The polishing composition according to the present invention preferably contains a defect reducing agent that reduces defects on the surface of polysilicon. The defect reducing agent is adsorbed to the surface of polysilicon, and has an action of changing the wettability of the polysilicon surface from being hydrophobic to hydrophilic. By the action of such a defect reducing agent, re-adhesion of a residue or the like to the surface of the polished object to be polished can be prevented.
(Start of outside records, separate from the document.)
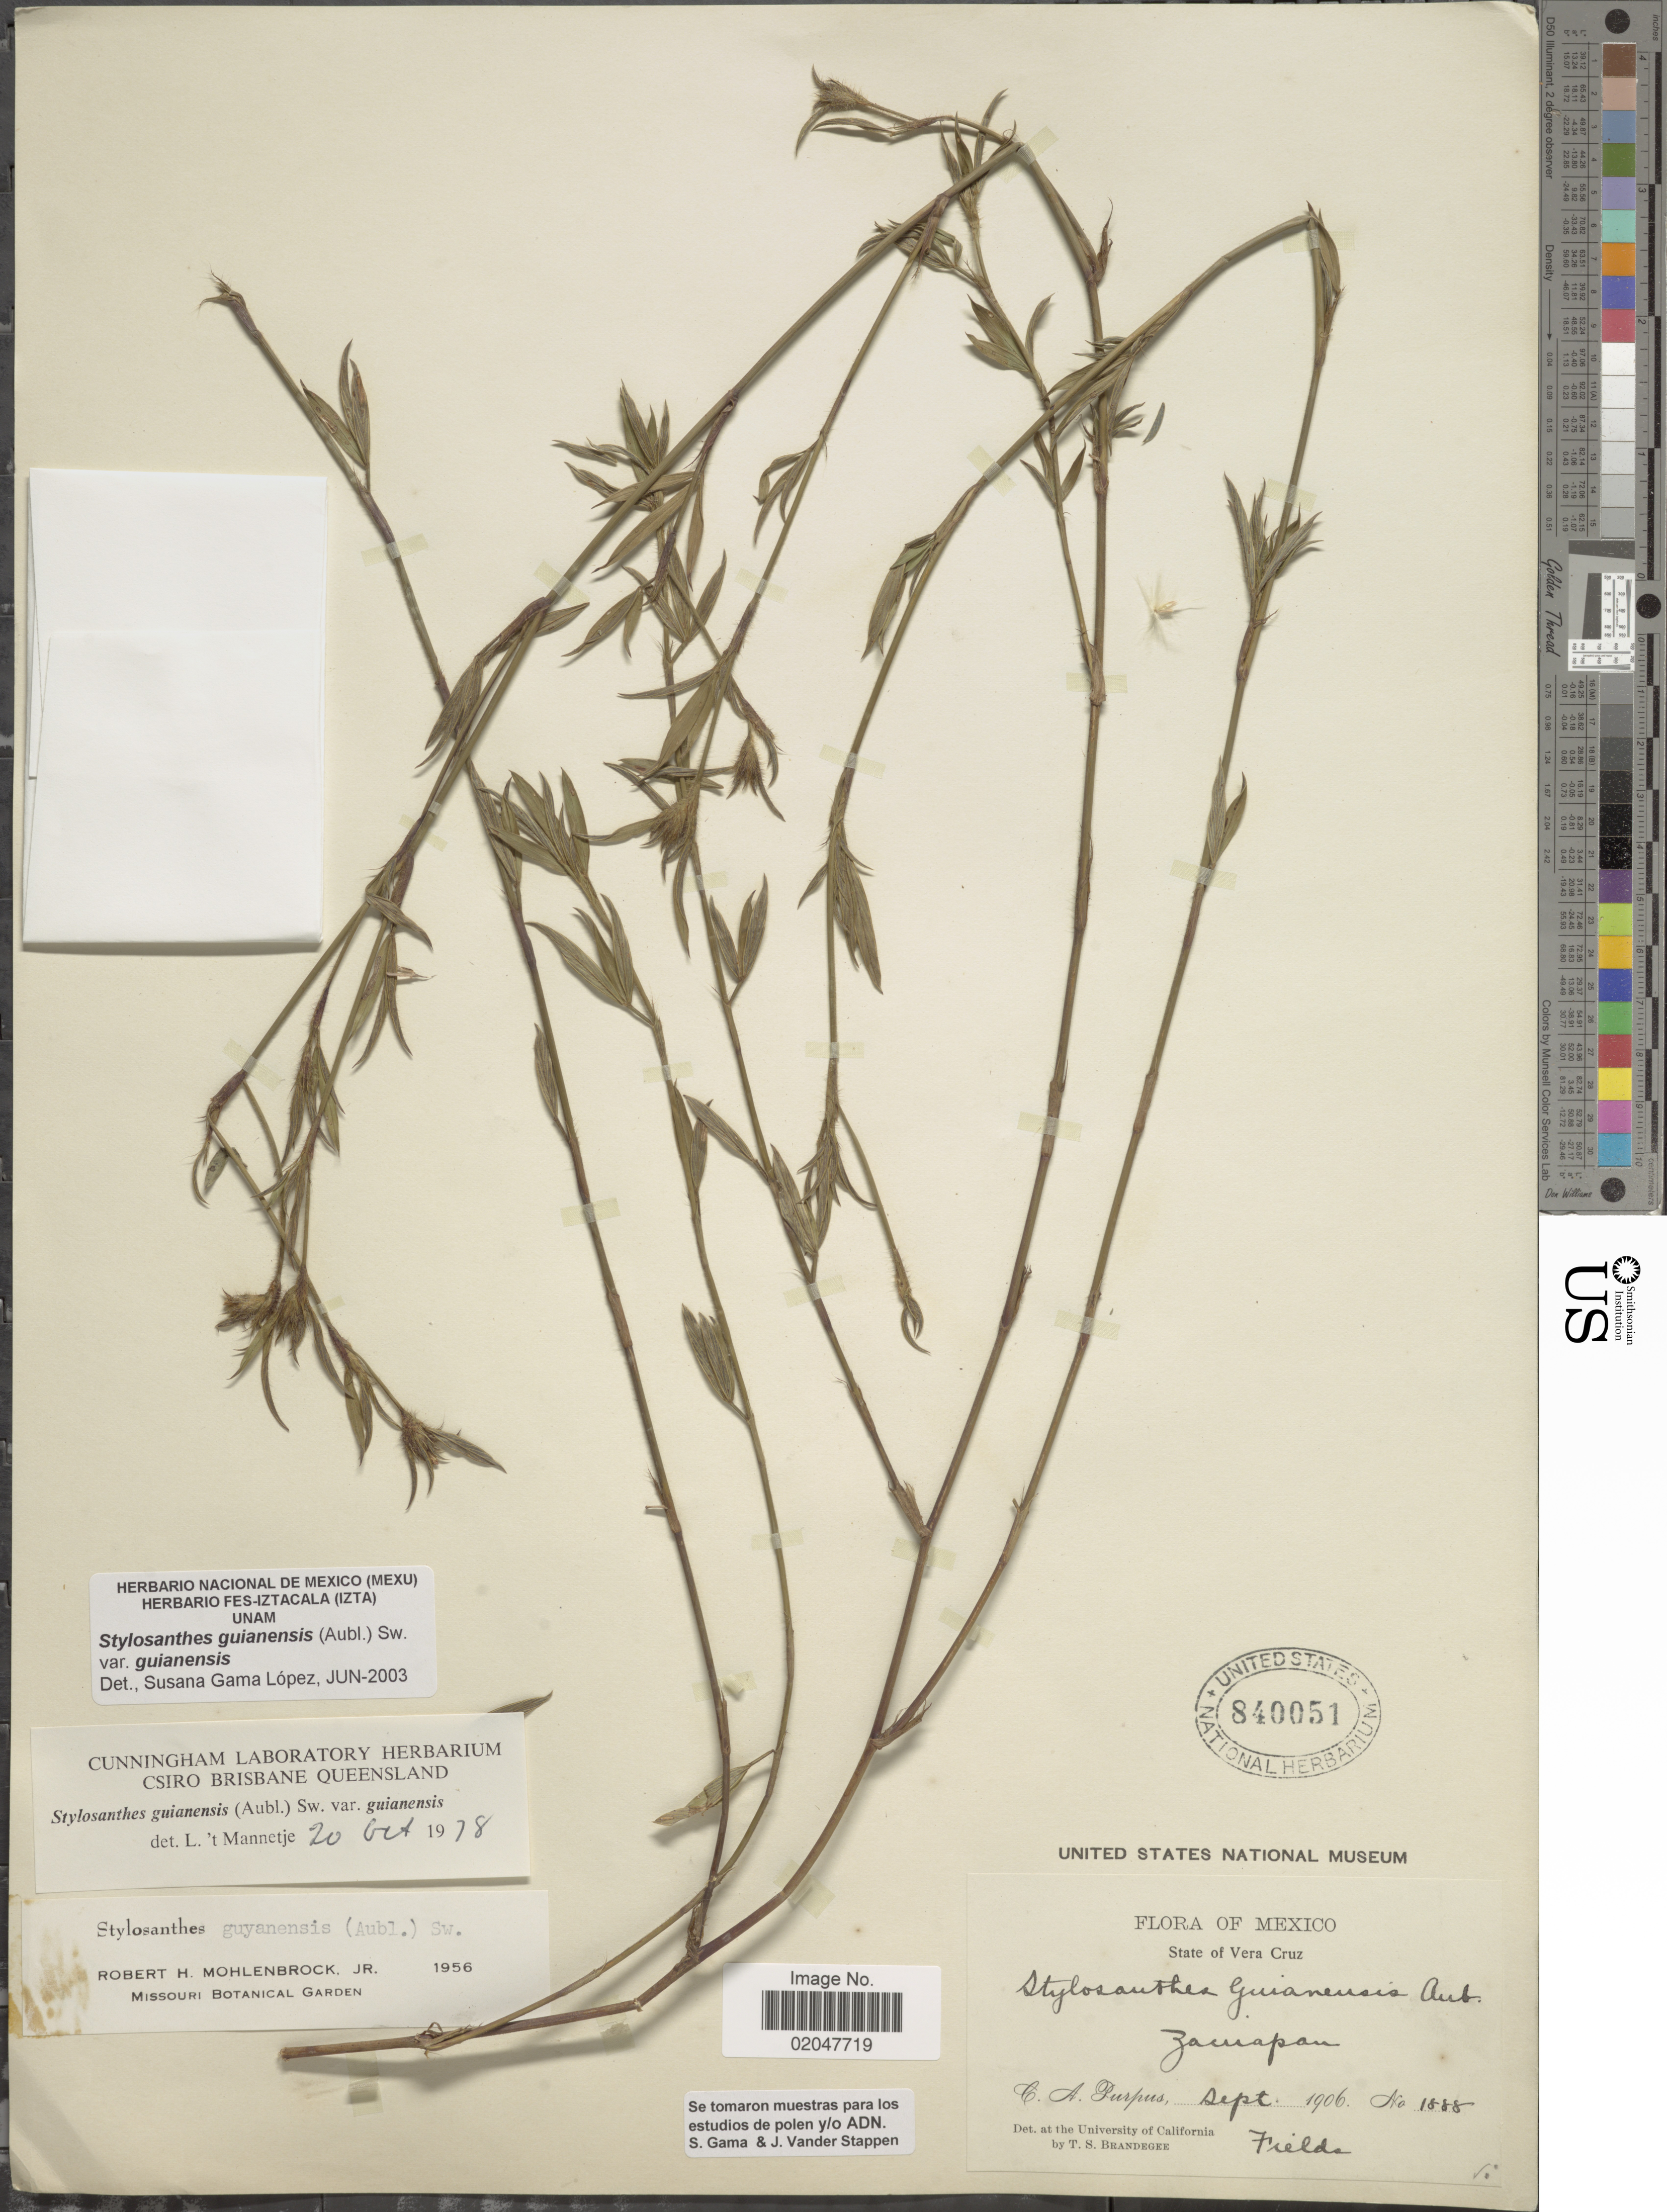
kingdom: Plantae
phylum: Tracheophyta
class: Magnoliopsida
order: Fabales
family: Fabaceae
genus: Stylosanthes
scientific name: Stylosanthes guianensis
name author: (Aubl.) Sw.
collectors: C. A. Purpus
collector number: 1888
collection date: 1906-09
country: Mexico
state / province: Veracruz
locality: State of Vera Cruz, Zamapan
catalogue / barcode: US 840051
The defect reducing agent used in the present invention is not particularly limited as long as it has the above effect, and examples thereof include those containing an alcoholic hydroxy group, a carboxy group, an acyloxy group, a sulfo group, a quaternary ammonium structure, a heterocyclic structure, and a vinyl structure in the molecule. From the viewpoint of more easily obtaining the effect of the present invention, the defect reducing agent is preferably a water-soluble polymer having an alcoholic hydroxy group in a side chain.